-- Exercise data follows --

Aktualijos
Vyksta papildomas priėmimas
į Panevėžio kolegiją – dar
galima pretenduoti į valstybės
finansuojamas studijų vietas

-- Exercise data concluded --
-- Exercise data follows --

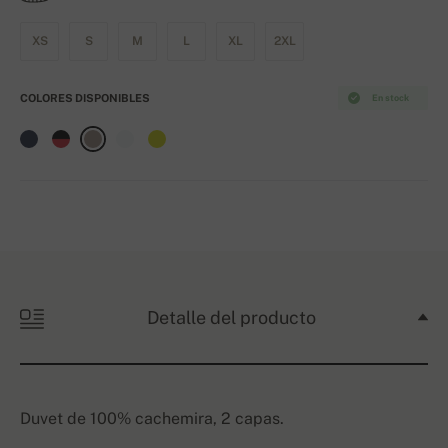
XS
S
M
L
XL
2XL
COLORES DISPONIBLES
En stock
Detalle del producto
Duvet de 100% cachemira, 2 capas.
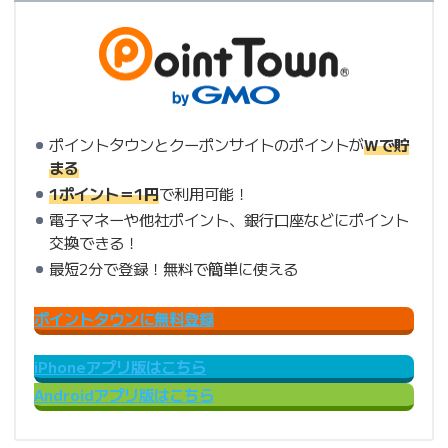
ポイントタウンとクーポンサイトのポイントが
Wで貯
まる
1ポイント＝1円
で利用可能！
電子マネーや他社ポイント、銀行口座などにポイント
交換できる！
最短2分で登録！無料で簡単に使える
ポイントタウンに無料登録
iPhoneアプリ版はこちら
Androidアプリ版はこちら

-- Exercise data concluded --

_Exercise instructions_
Above are some records; copy exactly the lines from the one with "Vyksta papildomas priėmimas" through the one with "finansuojamas studijų vietas", both included, and no others.

_Solution for this problem_
Vyksta papildomas priėmimas
į Panevėžio kolegiją – dar
galima pretenduoti į valstybės
finansuojamas studijų vietas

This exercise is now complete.